In other words, that little “lock” icon and the https:// prefix in the URL that tells you that you’re accessing a legit Google site? Your browser puts that icon there when it trusts that the site is the correct one, based on the certificate it receives.
But if a certificate has been faked — and a trusted certificate authority vouches for that fake certificate — all bets are off.
Google wrote in a blog post earlier today:
On Friday, March 20th, we became aware of unauthorized digital certificates for several Google domains. The certificates were issued by an intermediate certificate authority apparently held by a company called MCS Holdings. This intermediate certificate was issued by CNNIC.
MCS is based in Egypt. CNNIC is based in China.
The potential impact of these fake certificates could be quite broad:
CNNIC is included in all major root stores and so the misissued certificates would be trusted by almost all browsers and operating systems.
There are a few exceptions:
Chrome on Windows, OS X, and Linux, ChromeOS, and Firefox 33 and greater would have rejected these certificates because of public-key pinning, although misissued certificates for other sites likely exist.
Google says it promptly alerted the certificate authority, CNNIC, after discovering the fakes. MCS appears to have flouted protocol and installed replacement certificates in a highly nonsecure manner.
Google pulls no punches in its assessment of the situation, calling it “a serious breach of the CA [certificate authority] system” and blaming CNNIC for having “delegated their substantial authority to an organization that was not fit to hold it.”
Do you need to worry? Probably not. While Google did not say which domains were affected, it noted that it has fixed the problem, that Chrome users do not need to take any further action, and that it is considering whether further responses are necessary.

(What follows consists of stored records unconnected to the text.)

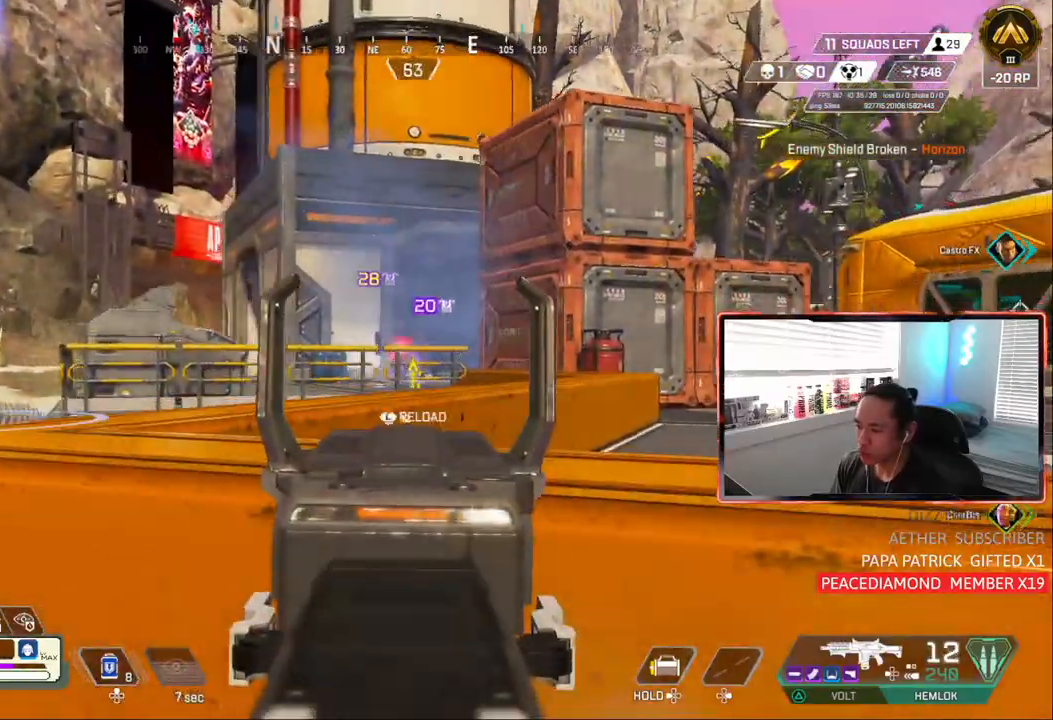
Gameplay with a controller (PlayStation layout); each line is a JSON object with the inputs held at the frame after it (dt_ms = milliseconds from this image to that frame). "events" lists button and stick changes between this image and that frame as [ms after this image, input, new state], when the widget could be followed in between.
{"dt_ms": 500, "buttons": ["L1"], "left_stick": "center", "right_stick": "down-right", "events": [[117, "R1", "down"], [267, "R1", "up"], [450, "L2", "down"], [450, "left_stick", "center"], [500, "L2", "up"]]}
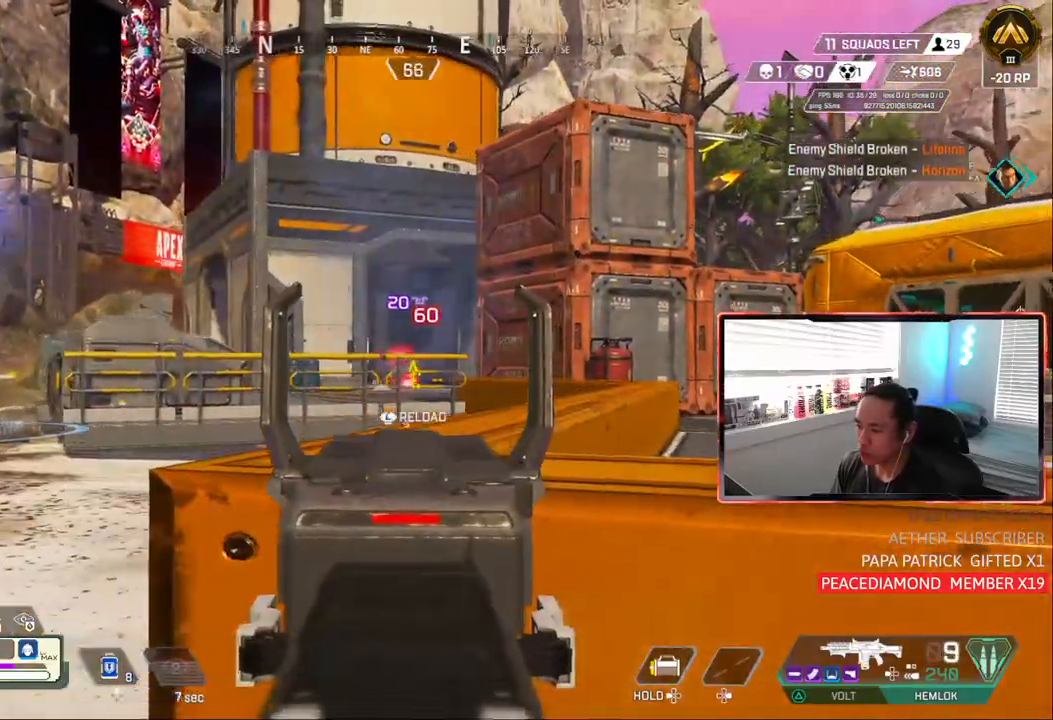
{"dt_ms": 500, "buttons": ["L1"], "left_stick": "center", "right_stick": "down-right", "events": [[17, "L2", "down"], [17, "left_stick", "right"], [50, "L2", "up"], [50, "R1", "down"], [117, "left_stick", "center"], [183, "R1", "up"]]}
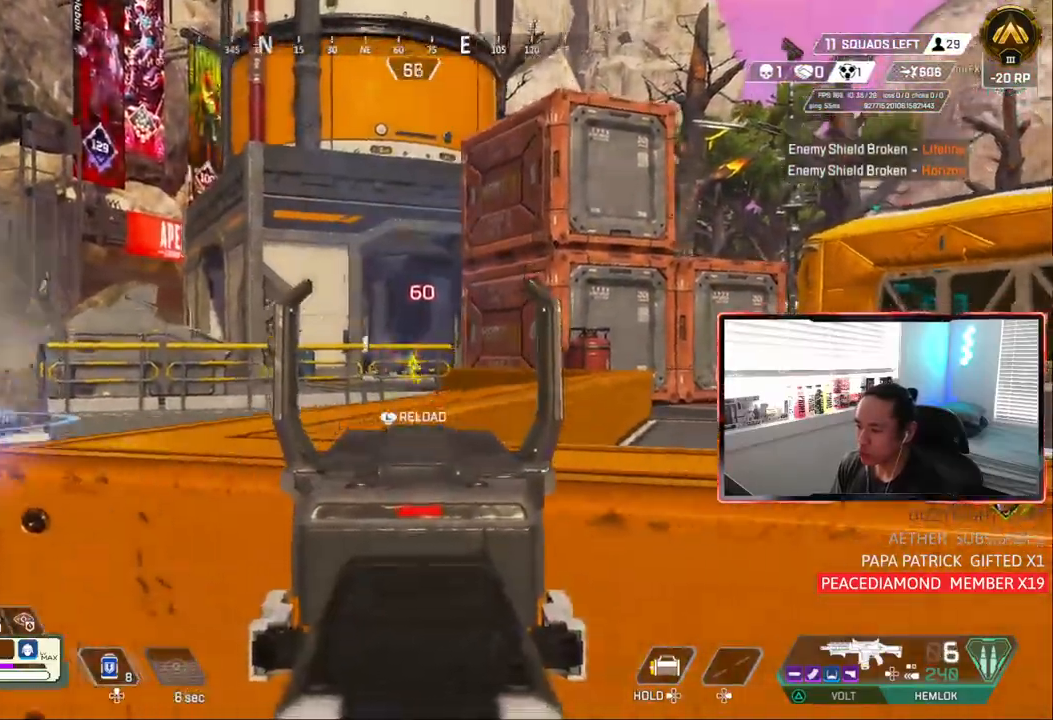
{"dt_ms": 500, "buttons": ["L1", "R1"], "left_stick": "left", "right_stick": "down-right", "events": [[33, "R1", "down"], [167, "R1", "up"], [250, "left_stick", "left"], [433, "R1", "down"]]}
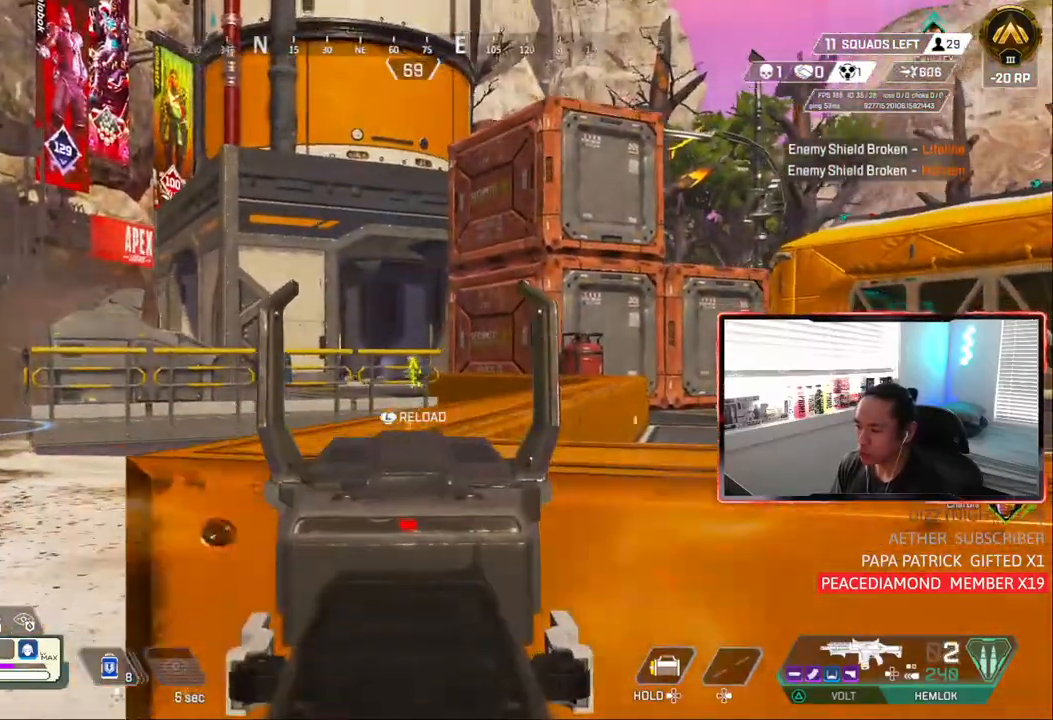
{"dt_ms": 500, "buttons": ["CIRCLE"], "left_stick": "down-right", "right_stick": "right", "events": [[83, "R1", "up"], [200, "L3", "down"], [200, "right_stick", "center"], [267, "left_stick", "down"], [283, "L1", "up"], [283, "L3", "up"], [317, "CIRCLE", "down"], [317, "left_stick", "center"], [400, "left_stick", "down-right"], [417, "right_stick", "right"]]}
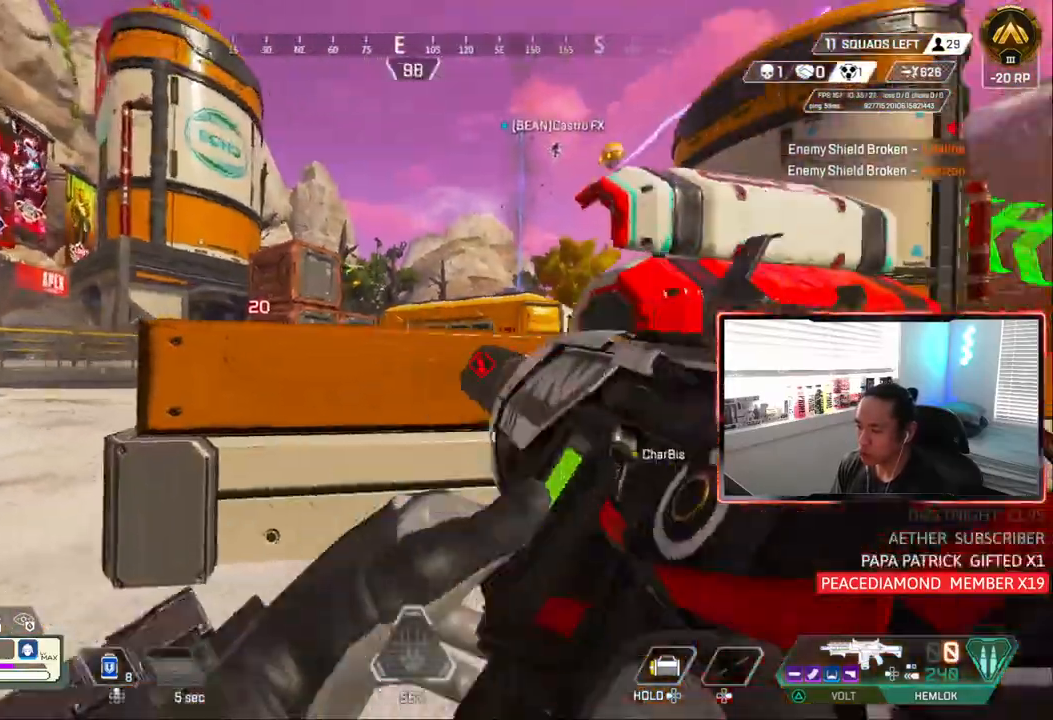
{"dt_ms": 500, "buttons": [], "left_stick": "up", "right_stick": "center", "events": [[17, "left_stick", "center"], [33, "right_stick", "center"], [133, "left_stick", "up-right"], [183, "CIRCLE", "up"], [183, "left_stick", "down"], [400, "left_stick", "up"]]}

It’s not clear whether Firefox, Internet Explorer, or Opera users face any risk. Ars Technica noted that Mozilla will be revoking the intermediate certificate for MCS in the upcoming version of Firefox, version 37, which should take care of the risk for Firefox users, as long as they upgrade.
We’re contacting Google for clarification.
Update: The headline of this story was updated to clarify that Google discovered the fake digital certificates, not that the company’s security was impacted.